It was the end of lunchtime on Boxing Day at Mill Grove and there were just a few minutes before the traditional afternoon football match was due to begin outside. I sat down beside a young man who had been enjoying his lunch on a table with fifteen others of all ages. Although he and his family had never lived at Mill Grove as children, they used to spend an evening a week with us, and join us for our summer holiday in North Wales. Unlike other members of his nuclear family he had rarely been able to come back to see us, so this was a special window of opportunity.
For a time as we sat together there were others around, and I told them that he (let me call him Ishmael) was one of my heroes. He had memorably volunteered to sacrifice one the days of his holiday in North Wales to join me in a 500 mile round trip to London and back with young children on both legs of the journey. He kept me awake faithfully on the final leg over the Bala hills until we arrived late at night, but safely in Borth-y-Gest. That was just one of the reasons why I was so pleased that he had joined nearly a hundred others for our Boxing Day celebrations.
And that was the trigger. “It made me what I am” he said as if it was almost too obvious to state. And then without any prompting he unpacked what he meant. “It was Wales. The mountains. Swimming and sailing. Helping carry the boats and trailers. And the ‘Mystery Trips’. I wouldn’t be the person I am without them. I try to explain to my friends (in East London) but they don’t know what I am talking about.”
(Just a word about Mystery Trips: they used to take place each evening and would involve short journeys to unknown destinations where scrambling, diving, swimming, climbing and exploring would take place, usually followed by a visit to a fish and chip shop.)

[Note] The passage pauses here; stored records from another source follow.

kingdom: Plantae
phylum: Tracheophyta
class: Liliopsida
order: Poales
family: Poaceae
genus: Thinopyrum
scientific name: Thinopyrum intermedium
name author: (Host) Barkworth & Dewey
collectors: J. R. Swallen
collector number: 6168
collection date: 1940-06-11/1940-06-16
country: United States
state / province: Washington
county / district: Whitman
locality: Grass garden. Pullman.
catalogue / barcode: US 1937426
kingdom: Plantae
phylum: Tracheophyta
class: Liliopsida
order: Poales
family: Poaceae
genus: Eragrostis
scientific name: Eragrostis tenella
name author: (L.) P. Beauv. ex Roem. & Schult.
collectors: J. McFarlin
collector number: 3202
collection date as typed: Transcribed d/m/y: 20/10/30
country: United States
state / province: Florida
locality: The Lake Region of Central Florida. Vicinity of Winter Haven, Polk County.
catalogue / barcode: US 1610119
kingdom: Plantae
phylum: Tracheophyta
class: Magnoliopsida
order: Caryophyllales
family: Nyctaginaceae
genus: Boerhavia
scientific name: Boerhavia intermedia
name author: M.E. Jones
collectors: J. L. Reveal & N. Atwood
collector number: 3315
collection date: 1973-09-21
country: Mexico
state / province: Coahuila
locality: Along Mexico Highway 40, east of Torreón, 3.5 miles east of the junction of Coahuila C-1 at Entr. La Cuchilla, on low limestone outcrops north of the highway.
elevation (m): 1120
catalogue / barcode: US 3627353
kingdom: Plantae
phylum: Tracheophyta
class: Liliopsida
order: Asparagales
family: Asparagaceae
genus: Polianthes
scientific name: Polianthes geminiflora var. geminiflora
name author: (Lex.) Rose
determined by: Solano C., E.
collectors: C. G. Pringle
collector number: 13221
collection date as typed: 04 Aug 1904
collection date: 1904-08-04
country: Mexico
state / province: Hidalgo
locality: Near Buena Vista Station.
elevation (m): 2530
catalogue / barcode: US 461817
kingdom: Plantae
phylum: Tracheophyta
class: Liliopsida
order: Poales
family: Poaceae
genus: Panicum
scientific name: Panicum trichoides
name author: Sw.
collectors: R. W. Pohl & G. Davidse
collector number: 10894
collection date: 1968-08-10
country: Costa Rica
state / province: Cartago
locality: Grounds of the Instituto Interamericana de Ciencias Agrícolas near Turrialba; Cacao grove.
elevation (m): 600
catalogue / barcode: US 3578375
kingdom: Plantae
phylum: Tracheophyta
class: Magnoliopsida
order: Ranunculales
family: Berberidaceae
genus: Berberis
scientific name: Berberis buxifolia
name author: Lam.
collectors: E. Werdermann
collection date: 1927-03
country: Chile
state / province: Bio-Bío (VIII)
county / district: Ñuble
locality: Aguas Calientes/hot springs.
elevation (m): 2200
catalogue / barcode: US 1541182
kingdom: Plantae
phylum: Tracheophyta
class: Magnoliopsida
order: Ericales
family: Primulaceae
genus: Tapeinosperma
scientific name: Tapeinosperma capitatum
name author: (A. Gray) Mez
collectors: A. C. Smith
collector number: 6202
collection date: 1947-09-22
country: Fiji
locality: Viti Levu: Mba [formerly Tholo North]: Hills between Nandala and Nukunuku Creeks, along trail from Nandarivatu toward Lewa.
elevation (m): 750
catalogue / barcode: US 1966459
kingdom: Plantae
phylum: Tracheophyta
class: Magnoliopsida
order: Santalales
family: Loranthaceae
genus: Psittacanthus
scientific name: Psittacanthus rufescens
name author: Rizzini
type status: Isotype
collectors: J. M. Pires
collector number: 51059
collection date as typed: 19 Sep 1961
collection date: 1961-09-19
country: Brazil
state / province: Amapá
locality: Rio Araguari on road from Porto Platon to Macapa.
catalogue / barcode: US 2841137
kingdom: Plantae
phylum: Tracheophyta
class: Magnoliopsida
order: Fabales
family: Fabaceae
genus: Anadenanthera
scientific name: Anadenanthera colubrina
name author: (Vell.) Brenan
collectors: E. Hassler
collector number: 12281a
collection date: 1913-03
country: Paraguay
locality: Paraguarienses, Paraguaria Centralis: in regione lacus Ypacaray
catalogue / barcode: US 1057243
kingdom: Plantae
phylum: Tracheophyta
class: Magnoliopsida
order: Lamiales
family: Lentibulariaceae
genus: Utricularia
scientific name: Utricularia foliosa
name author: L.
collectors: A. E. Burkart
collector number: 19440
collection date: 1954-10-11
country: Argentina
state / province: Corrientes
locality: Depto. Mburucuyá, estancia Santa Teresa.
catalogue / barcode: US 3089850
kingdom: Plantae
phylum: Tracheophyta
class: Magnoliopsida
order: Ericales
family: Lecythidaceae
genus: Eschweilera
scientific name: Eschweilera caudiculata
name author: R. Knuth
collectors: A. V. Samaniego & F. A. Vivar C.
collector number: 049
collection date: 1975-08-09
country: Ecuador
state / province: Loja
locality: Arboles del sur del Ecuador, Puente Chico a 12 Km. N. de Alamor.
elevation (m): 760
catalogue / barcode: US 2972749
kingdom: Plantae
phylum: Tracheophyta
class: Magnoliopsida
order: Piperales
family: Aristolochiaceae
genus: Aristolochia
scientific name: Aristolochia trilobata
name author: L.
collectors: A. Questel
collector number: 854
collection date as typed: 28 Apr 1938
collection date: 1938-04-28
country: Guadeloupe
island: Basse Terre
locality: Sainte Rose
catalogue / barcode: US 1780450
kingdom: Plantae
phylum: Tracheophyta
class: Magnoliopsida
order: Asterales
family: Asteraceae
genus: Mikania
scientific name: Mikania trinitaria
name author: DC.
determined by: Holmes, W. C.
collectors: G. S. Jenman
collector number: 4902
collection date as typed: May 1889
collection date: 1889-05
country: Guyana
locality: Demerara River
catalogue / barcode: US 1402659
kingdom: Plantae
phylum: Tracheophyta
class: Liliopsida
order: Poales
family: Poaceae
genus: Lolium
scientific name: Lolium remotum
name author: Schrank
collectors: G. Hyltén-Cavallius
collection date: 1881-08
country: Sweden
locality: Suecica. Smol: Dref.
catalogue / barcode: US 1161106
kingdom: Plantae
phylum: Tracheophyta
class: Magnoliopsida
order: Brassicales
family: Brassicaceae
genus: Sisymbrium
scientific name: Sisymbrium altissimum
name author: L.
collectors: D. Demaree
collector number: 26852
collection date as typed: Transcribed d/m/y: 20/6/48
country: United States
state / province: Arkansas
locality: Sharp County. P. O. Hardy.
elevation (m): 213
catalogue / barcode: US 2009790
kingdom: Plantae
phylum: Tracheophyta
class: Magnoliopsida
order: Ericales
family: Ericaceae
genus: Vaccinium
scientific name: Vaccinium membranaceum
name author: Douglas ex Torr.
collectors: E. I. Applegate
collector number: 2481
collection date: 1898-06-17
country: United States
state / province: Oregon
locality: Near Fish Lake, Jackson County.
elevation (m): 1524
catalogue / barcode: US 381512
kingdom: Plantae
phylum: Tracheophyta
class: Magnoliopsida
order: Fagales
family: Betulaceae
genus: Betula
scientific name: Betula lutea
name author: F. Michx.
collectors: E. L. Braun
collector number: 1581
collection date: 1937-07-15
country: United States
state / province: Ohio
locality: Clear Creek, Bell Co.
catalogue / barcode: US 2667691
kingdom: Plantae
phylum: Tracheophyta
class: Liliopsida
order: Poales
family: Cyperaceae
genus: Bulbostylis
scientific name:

Since his boyhood he had been faced with many challenges (to put it mildly) but those times spent in North Wales were an unfailing source of comfort, sense of identity and achievement. “You enjoyed them a lot” I said, “and so did I.” “I know you did” he replied with a broad smile. The days on the hills, beaches and seas were shared experiences that bound us together.
Other children and young people have lived at Mill Grove for years, sometimes decades, but in his case it was regular Thursday evenings and then annual holidays that had been the basis of our bonding and attachment.
Since then as it happens I have been in North Wales over the New Year period, and I talked about him with other members of the extended family. Of course they remembered him, and one reminded me that we used to celebrate his birthday often during the summer holiday. I had forgotten that.
On reflection there are two elements of this story that deserve examination for those of us who live alongside children and young people who have to navigate difficult personal and family situations. The first is that of time. The general assumption is that secure attachment takes place early in life (especially during the first two years) and that it takes considerable time for it to take root.
Here we are dealing with something like secure attachment that developed largely in a place where we spent no more than two weeks together each year. Is it really possible? If it is, then we do well to consider seriously the nature of “quality time together”.
The second concerns the significance of holidays. I wonder if those out-of-the-ordinary times of shared life and experience have unrecognised potential for bonding and attachment. What if we organise our lives and “intervention” in the lives of children and young people without reference to holidays, or to put it more starkly, if we deliberately organise things so that we do not spend any holidays with the children whom we seek to understand and help?
In my research into residential child care in Edinburgh and Hull during the early 1970s I found that it was not unusual for a Director of Children’s Services to spend some of his or her summer holidays with the children for whom they were responsible. With the advent of Social Work/Social Services Departments that practice ceased immediately and has never been re-established. Now it would seem unthinkable.
But meanwhile the likes of my dear friend and colleague Bob Holman has continued to spend holidays with young people from Rogerfield and Easterhouse at camps in Skegness. And it is clear from the stories that are told many years later that these have been times of unique self-discovery and relationship-building.
And some alert readers will not have overlooked the fact that this conversation between myself and Ishmael also took place on a holiday…just a few days ago. It had nothing at all to do with work, social work, casework, therapy and the like. It was a family conversation over a family meal and about a family holiday.
There is, I believe some serious re-thinking and re-planning needed, but if that is to be done, perhaps we should fill in the picture a bit, lest we highlight two aspects at the expense of a fuller and bigger picture. It is I think vital to realise that the holidays we spent together in North Wales were connected, supported, bound by regular weekly evenings spent together, by some shared interests of the families, and by relationships that developed with other members of Ishmael’s family. It was not just a matter of two individuals meeting as it were in isolation, but much more accurately another example of “kith” or “nestness”. (These concepts are explored in the very creative and imaginative book, Kith: The Riddle of the Childscape, by Jay Griffiths. My column in the Journal in June 2015, “Of Nests and Nestness” was based on her work.)
So the bonding and attachment may need to be assessed in this wider context with its particular transitional objects and transitional space. But all the same I wish you could have been there to hear the words, “It made me what I am”. They were spoken with such deep sincerity and conviction that they deserve a serious hearing. Has anyone done work on how Bowlby’s insights relate to summer holidays, I wonder?